Life
is difficult when you have memory difficulties. It may throw minor
problems at you, like combs disappearing from your house, meaning you
go out to buy more, only for one of them to reappear. (Where the
other original one is I still don't know.) Or it could be, you went
for a meal with support group Andy's Man Club, to The Blue Tiffin in Oldham.
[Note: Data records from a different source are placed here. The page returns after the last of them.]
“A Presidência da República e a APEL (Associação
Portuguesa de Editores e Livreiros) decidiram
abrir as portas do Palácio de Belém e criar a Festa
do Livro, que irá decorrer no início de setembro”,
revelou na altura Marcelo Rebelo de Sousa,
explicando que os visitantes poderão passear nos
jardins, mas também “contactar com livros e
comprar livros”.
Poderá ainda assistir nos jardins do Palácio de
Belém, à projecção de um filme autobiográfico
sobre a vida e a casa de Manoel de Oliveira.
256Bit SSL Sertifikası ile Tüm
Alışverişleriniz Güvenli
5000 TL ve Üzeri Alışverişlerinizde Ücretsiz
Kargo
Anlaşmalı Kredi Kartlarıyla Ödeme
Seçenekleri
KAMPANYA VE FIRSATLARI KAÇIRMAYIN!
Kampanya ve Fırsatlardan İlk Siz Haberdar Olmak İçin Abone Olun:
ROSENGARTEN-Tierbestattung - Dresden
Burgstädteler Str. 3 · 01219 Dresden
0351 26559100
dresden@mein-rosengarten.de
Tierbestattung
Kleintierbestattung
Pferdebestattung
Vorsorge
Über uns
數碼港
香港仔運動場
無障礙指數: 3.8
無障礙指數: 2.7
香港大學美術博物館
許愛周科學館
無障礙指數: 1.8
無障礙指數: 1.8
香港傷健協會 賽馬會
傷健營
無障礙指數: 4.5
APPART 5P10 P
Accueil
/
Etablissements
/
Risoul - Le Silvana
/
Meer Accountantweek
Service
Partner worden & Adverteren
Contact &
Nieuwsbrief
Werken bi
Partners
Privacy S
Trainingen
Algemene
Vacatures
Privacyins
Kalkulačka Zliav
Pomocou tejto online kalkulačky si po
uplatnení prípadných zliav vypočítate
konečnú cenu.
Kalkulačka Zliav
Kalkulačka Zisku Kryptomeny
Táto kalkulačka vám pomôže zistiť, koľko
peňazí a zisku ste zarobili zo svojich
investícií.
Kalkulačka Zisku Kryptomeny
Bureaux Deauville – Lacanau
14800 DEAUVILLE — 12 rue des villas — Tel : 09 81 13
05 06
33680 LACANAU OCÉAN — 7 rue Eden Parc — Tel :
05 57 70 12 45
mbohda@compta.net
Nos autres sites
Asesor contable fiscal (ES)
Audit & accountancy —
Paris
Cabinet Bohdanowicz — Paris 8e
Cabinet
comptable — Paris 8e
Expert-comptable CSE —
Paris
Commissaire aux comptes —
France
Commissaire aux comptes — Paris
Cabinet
You forgot what you ordered, and almost saw your meal go back to the
kitchen when you realised the tandoori mixed grill was yours. Or it
could be more serious ones, like forgetting to move your car so the
council can't resurface your road, meaning your neighbour has to
contact your work's switchboard to get in touch with you, and you
have to leave work to move it. They had sent me a letter. I'd put a
reminder in my phone and paper diary, but of course I didn't see
either of them that morning.
Last
Saturday threw yet another curveball: I'd used up all of my data
about a week prior to this, and my reset time was midnight that
night. I had been in contact with a Meetup group called Socially Awkward,
who describe themselves as 'A friendly, welcoming, non-judgmental
social group for people who struggle with any form of anxiety or
depression.' Sounds great, but they run most of their meetups in The
Moon Under the Water, a chav-laiden hellhole on Deansgate, and a
loud, noisy affair completely unsuitable for people with anxiety. The
group has 7 and a half thousand members, but hardly anyone goes to
the meetups. Obviously, they aren't picking the right venues. In the
group discussion page, I described this to them, and suggested some
street challenges: a chance to practice approaching people and
striking up conversations. We agreed on a time and place- Piccadilly
Gardens at 11am, nowhere near any major shops or bars- and I set off
to meet them.
Of
course, having no data meant I couldn't check the Meetup page, and
Meetup is an 18+ site so local WiFi spots wouldn't let me on. I was
stood right outside the coffee shop meeting point, looking pensive,
looking for other people who might be part of the group. I asked a
few people, but they had no idea what I was talking about. The only
person to approach me was, typically, a drug dealer. Piccadilly
Gardens is a hotspot for this, which is another reason why this area
is not where I would have chosen. I gave up and went home. When I got
back on my computer there were a few messages on the page saying
people had been there, but the rain caused them to cut it short.
None
of them thought to approach me.
Granted,
my data running out was the issue there, and I could have asked for a
member's number so I could link up. But whatever- they could have
organised this a lot better. I won't be involved with Socially
Awkward any more. Even the name carries negative connotations. You
can't walk up to people you don't recognise, and ask, 'socially
awkward?' in the hope that they're part of the group and that they
won't assume you're assessing their character. If I was to start a
similar meetup I'd call it 'Manchester Confidence Building,' or
something else positive- something about where we're trying to get to
and not where we're stuck.
I'm
still using the Xperia X, which is way over 2 years old now. I need
to buy another Xperia, but a lot of them are either out of stock or
have notable faults, like overheating, weak batteries or unreliable
cameras. But the consensus is that people who switch from Sony phones
to Samsung or other brands are usually disappointed, and psychology
professionals have usually advised me to stick to what I know. So
it's looking like the 10, the XZ or the XZ2.